Summary For Harvard Business Review Research: THE NEW DECISION MAKERS

Front-line workers are employees who are the first point of contact between organizations and their customers or who work in a company’s product or service operations. These include salesclerks, nurses, flight attendants, maintenance workers, electricians, store managers, service technicians, field salespeople, and even more.

According to the Harvard Business Review research, business executives say their organization will be more successful when front-line workers are empowered. The challenge is to empower workers in a way that creates both free agency for them and proper controls for the organization. 86% of respondents say that front-line workers need better technology-enabled insight to be able to make good decisions at the moment. Only one-fifth of organizations in the survey have workers who are both empowered and digitally well equipped to succeed in this way.

Leaders are more than twice as likely as laggards to say a data-driven culture is a critical part of their organization's corporate strategy. Data-driven decision making to become ingrained in the culture requires moving from a hierarchical to a more distributed way of working. Vodafone made a large investment upfront in data dictionaries and data hierarchies. Vodafone engagement levels have increased tenfold among employees who have been part of the company's transformation efforts.

GE Healthcare in Brazil has seen an increase in both patient satisfaction and profitability. With reduced equipment downtime, they've seen a direct correlation between customer satisfaction, increased sales, and market share. Knowing right away what is wrong with a unit and what to test before starting a repair improves quality and saves time. The old manual approach is inadequate for increasingly sophisticated civil infrastructure equipment and controls.

Fairfax, Va., is equipping operations and maintenance workers with handheld devices that provide field access to infrastructure data. "The system turns data into information and knowledge," says the public works department's assistant director.
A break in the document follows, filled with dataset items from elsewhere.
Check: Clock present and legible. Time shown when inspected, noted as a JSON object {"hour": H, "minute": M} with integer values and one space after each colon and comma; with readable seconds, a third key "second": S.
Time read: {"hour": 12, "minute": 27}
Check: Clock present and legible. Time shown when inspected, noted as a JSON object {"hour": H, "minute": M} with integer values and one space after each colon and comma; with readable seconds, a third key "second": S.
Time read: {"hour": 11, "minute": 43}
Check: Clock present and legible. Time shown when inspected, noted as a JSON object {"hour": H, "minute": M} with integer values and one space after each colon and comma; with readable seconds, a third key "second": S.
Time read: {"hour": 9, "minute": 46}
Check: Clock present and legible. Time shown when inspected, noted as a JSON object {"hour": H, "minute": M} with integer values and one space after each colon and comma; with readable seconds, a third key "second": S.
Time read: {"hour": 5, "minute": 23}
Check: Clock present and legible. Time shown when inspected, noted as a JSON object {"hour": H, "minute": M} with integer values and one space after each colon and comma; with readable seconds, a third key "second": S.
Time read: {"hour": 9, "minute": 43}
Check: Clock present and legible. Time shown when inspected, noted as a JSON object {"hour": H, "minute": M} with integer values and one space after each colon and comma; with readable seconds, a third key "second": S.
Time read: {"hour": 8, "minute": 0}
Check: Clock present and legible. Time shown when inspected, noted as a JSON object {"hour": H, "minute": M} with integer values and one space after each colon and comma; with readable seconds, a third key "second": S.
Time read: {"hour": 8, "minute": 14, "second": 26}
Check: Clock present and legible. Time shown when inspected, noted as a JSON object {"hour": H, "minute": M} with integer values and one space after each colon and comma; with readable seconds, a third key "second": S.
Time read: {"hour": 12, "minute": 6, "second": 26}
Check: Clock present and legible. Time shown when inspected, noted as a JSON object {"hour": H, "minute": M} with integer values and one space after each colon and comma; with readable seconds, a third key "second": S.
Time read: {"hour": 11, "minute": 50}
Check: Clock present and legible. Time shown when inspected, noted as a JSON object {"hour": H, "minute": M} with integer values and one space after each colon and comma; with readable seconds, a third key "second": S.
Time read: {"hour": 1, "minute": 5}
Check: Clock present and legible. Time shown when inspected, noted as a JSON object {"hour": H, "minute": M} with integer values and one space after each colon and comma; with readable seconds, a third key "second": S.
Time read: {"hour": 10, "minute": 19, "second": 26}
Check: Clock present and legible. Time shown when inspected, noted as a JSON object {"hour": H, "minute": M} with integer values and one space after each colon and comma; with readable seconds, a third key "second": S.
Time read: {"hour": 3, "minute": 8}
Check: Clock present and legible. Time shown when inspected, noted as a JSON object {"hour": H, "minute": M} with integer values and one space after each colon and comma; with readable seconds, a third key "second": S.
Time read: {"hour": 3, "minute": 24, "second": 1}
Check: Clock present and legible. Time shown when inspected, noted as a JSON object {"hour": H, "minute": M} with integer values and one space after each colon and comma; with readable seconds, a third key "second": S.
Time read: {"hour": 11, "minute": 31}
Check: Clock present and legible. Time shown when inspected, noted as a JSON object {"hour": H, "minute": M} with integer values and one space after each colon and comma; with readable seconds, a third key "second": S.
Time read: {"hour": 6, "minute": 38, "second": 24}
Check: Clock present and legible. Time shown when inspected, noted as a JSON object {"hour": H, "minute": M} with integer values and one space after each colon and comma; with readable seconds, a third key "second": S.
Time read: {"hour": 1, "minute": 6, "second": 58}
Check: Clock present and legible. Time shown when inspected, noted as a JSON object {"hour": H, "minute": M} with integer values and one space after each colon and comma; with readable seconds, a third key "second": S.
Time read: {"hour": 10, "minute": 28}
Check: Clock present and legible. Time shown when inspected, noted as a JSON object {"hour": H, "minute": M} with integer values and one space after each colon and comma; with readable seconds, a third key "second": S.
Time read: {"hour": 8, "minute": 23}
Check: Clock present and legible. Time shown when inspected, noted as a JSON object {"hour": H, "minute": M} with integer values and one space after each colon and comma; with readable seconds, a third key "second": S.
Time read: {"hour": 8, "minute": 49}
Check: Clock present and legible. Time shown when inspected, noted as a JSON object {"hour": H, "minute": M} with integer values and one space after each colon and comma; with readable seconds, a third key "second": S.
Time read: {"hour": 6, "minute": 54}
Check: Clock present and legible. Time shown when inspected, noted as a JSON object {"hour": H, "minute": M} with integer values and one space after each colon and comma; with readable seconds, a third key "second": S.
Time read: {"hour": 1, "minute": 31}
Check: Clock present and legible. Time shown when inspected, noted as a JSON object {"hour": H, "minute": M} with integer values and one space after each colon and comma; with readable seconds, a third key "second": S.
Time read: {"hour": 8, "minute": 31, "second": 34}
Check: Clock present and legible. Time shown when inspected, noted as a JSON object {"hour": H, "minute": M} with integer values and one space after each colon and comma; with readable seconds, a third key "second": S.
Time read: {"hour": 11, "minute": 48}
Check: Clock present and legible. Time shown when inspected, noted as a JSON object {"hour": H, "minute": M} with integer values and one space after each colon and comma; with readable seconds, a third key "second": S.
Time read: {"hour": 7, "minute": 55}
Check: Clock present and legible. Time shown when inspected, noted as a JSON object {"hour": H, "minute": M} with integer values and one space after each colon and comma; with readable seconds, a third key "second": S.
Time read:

Empowering front-line workers often "requires more complex consumption of information" says IT VP. Organizations must ensure they don't create unmanageable complexity. To take on this new role, employees may be required to think about the business in a new, more expansive way. For example, when an issue crops up, managers will consider how many clients it will affect and whether the issue should be prioritized.

Communication and collaboration tools and self-service analytics top the list of technologies frontline workers will use. 68% of respondents say their organization invests in training to teach frontline workers how to use innovative technology tools. Frontline workers also need to know how to effectively apply the technology-enabled insight the tools generate. Nearly a third of respondents cited a lack of skills to make appropriate use of technology-enabled insight as a top-three barrier to their ability to make good decisions.

Ericsson is building a culture in which "people are empowered to make decisions based on facts and good information". Making "courageous, fact-based decisions" is one of five key focus areas of the company's current transformation. Some see the shift to a data-driven culture as an even more fundamental challenge. A lack of data literacy is the single largest enemy we are fighting, says Bill Zhang, chief data and analytics officer at AIG Japan.

Empowering frontline workers with information and insight is key to future success, says Ericsson's Abbey. But transformation requires more than just adopting new digital tools, he says. It requires a commitment that starts at the top and extends throughout the entire organization.